## [What to do]
Print the line that has "517 172 1.82" in it, then every remaining line of the data, exactly and without anything extra.

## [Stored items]
<<<<
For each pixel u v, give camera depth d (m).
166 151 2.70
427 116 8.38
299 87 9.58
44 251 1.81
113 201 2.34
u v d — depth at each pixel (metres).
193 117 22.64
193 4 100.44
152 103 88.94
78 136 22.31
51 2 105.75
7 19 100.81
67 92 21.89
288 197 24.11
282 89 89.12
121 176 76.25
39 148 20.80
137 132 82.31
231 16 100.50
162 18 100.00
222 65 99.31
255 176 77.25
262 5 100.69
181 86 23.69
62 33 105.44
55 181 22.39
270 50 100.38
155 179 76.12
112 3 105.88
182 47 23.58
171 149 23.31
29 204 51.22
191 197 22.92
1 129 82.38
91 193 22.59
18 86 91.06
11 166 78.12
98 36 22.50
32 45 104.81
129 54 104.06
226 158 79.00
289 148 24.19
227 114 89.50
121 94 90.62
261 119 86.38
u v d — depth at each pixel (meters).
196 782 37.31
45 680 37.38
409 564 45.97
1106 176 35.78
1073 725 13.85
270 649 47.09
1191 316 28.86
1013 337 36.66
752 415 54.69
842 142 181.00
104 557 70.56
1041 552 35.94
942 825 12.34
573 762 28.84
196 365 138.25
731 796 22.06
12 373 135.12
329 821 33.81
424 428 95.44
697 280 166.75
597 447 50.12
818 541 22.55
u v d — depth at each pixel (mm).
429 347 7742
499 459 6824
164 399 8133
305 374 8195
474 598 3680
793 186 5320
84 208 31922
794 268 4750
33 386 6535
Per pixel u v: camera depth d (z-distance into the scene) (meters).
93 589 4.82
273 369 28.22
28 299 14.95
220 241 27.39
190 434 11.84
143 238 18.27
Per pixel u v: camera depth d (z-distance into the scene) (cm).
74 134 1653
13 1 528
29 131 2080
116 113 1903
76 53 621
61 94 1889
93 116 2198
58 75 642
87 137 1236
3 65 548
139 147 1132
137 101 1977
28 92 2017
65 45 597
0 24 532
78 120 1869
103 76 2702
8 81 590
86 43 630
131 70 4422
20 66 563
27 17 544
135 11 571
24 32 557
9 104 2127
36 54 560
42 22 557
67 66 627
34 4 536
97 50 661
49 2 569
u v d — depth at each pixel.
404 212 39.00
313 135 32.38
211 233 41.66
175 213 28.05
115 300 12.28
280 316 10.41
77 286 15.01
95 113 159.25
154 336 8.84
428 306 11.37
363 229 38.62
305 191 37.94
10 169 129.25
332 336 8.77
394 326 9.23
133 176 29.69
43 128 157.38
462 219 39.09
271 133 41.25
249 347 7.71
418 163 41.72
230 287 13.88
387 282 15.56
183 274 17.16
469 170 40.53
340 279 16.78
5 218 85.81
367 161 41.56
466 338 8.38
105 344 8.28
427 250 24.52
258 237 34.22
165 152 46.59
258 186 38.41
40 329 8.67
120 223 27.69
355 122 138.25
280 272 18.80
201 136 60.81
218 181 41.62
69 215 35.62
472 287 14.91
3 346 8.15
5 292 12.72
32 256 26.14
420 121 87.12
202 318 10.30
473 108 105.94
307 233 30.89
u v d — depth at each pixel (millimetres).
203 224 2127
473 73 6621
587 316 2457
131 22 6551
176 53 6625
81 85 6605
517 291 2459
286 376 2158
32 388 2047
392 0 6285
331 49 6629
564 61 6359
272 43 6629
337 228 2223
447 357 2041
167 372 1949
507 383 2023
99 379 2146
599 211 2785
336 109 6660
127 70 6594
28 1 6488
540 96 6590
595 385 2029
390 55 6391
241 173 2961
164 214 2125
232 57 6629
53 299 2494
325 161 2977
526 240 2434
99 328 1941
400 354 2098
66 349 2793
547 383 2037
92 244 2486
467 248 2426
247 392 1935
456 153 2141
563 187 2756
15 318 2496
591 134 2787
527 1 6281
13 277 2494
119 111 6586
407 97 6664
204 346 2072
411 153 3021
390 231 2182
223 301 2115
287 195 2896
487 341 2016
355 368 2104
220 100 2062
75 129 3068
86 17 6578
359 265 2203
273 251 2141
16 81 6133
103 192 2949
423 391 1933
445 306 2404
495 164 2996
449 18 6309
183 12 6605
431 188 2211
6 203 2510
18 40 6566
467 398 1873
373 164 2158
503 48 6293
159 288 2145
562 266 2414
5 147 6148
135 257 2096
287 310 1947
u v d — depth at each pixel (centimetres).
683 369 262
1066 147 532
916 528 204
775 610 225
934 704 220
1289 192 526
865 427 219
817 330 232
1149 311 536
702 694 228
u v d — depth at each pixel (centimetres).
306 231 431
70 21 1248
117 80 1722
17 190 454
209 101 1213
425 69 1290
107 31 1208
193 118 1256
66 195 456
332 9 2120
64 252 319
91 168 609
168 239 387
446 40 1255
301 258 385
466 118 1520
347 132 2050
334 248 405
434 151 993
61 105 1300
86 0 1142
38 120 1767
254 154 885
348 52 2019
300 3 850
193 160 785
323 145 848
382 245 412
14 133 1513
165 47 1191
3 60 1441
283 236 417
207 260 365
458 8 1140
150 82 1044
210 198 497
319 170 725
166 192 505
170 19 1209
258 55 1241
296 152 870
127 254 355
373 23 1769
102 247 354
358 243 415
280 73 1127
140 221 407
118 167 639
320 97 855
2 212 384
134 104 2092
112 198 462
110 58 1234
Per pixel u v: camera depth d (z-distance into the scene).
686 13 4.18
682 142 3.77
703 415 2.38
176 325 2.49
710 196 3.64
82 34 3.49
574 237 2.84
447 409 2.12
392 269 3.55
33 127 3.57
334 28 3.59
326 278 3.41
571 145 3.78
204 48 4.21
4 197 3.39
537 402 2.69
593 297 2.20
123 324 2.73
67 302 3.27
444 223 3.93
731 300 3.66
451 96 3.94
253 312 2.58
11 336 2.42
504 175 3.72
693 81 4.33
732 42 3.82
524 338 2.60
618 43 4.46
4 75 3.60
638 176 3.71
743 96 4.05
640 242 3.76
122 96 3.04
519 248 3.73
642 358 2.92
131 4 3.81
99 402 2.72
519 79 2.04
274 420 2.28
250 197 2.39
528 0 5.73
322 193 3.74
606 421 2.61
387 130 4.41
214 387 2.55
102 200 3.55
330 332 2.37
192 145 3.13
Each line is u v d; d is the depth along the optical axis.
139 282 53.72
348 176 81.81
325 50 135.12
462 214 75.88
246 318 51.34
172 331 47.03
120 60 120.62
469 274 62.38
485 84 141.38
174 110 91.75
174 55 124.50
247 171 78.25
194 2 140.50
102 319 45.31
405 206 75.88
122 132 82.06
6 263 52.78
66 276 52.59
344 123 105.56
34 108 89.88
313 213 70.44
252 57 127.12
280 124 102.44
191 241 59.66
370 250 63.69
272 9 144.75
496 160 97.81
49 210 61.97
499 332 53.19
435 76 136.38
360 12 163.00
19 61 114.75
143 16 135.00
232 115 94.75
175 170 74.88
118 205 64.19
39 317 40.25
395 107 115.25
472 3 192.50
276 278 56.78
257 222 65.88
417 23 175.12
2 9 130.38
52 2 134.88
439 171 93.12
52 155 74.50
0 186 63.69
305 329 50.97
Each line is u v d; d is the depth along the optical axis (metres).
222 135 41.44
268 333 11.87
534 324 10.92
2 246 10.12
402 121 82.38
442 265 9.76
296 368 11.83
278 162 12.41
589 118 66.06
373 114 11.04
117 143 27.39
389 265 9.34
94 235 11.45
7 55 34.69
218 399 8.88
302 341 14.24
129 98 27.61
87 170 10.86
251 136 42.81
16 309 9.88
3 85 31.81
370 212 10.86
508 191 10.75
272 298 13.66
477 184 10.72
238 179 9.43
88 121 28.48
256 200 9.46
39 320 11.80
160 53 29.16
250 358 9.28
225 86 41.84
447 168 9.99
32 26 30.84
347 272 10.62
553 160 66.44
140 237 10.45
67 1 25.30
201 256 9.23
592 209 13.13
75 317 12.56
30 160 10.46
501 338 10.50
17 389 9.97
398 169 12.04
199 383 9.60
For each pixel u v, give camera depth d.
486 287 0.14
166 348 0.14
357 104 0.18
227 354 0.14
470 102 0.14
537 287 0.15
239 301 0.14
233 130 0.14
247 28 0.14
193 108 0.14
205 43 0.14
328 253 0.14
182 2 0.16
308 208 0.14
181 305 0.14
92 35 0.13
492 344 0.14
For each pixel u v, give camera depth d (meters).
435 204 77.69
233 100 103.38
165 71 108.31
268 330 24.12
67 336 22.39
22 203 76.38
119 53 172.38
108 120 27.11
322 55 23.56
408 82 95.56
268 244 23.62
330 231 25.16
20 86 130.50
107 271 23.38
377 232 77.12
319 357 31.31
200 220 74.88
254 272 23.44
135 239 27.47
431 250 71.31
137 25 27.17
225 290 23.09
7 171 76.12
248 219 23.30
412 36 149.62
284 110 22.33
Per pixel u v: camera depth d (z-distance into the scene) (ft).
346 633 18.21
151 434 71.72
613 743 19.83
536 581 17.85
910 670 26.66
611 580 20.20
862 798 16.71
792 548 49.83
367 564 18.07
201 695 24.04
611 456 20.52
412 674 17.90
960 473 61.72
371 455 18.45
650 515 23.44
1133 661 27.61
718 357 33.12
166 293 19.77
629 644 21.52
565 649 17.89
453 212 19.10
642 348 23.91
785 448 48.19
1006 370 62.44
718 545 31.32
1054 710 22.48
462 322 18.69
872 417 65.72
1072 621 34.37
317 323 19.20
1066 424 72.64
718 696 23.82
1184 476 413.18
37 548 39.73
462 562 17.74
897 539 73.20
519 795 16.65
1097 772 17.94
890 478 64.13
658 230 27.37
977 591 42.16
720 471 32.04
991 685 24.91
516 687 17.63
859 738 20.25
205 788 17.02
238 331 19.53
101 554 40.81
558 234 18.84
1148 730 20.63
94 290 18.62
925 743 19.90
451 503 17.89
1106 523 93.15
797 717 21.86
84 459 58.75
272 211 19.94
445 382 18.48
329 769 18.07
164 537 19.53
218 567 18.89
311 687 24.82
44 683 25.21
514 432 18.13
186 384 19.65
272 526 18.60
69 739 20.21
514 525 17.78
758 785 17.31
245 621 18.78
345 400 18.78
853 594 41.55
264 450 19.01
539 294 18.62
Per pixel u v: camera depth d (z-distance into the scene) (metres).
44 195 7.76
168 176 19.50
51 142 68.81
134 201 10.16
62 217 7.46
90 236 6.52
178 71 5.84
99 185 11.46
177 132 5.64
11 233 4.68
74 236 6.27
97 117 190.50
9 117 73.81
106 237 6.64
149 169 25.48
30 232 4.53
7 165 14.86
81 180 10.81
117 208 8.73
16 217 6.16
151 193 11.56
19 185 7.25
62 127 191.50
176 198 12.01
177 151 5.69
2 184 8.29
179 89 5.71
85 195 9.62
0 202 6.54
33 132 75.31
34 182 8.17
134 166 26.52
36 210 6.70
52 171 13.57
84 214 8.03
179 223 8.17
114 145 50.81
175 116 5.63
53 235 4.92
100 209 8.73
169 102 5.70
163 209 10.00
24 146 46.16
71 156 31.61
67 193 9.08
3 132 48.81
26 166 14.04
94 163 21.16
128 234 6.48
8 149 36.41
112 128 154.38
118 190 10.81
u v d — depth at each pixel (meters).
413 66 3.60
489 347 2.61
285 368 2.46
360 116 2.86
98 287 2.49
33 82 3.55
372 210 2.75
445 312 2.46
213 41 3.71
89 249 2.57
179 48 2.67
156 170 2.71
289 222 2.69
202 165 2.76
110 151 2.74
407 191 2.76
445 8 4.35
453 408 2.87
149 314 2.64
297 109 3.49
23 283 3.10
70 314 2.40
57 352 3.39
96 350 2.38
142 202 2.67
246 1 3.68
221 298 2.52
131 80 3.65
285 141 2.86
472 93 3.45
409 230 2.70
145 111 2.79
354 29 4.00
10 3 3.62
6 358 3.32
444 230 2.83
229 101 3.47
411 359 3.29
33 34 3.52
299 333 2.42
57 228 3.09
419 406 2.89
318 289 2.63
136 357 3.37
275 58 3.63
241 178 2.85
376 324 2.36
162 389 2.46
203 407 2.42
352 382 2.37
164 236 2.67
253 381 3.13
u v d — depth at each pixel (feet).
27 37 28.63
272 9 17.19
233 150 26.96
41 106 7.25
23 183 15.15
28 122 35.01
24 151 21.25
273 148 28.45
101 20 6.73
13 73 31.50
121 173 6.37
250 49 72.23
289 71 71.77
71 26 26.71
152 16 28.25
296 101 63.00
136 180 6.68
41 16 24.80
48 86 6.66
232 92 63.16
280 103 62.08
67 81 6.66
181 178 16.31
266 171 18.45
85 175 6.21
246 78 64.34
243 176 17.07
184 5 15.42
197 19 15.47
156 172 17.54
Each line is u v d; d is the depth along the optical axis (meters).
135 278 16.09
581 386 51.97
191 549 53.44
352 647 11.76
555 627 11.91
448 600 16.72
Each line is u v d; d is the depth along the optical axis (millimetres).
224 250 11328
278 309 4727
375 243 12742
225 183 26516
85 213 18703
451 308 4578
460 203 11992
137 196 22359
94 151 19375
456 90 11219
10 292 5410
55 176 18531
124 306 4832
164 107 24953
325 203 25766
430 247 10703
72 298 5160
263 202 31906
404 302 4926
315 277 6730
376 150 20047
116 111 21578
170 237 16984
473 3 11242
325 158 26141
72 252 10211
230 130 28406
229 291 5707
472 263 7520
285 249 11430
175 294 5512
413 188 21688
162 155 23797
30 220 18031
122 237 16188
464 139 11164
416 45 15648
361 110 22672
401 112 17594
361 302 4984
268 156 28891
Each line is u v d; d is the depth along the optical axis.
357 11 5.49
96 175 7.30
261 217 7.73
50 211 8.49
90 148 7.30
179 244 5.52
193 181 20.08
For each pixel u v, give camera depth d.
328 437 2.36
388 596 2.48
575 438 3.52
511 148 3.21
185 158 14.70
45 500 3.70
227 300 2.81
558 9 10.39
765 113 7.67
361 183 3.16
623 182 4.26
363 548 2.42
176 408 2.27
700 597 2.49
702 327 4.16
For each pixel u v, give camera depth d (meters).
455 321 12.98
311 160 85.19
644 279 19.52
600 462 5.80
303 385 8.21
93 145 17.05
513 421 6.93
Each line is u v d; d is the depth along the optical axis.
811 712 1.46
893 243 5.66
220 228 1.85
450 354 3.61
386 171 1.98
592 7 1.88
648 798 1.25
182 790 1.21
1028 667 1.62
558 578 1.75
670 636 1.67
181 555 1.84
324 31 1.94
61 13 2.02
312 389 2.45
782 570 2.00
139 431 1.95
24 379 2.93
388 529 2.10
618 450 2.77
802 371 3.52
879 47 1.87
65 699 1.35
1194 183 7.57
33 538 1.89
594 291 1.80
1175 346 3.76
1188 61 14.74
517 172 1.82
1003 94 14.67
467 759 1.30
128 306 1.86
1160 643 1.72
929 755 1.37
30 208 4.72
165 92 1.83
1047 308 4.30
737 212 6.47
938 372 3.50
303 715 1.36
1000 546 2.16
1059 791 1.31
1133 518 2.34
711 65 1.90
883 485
>>>>
## [Written response]
517 172 1.82
1003 94 14.67
467 759 1.30
128 306 1.86
1160 643 1.72
929 755 1.37
30 208 4.72
165 92 1.83
1047 308 4.30
737 212 6.47
938 372 3.50
303 715 1.36
1000 546 2.16
1059 791 1.31
1133 518 2.34
711 65 1.90
883 485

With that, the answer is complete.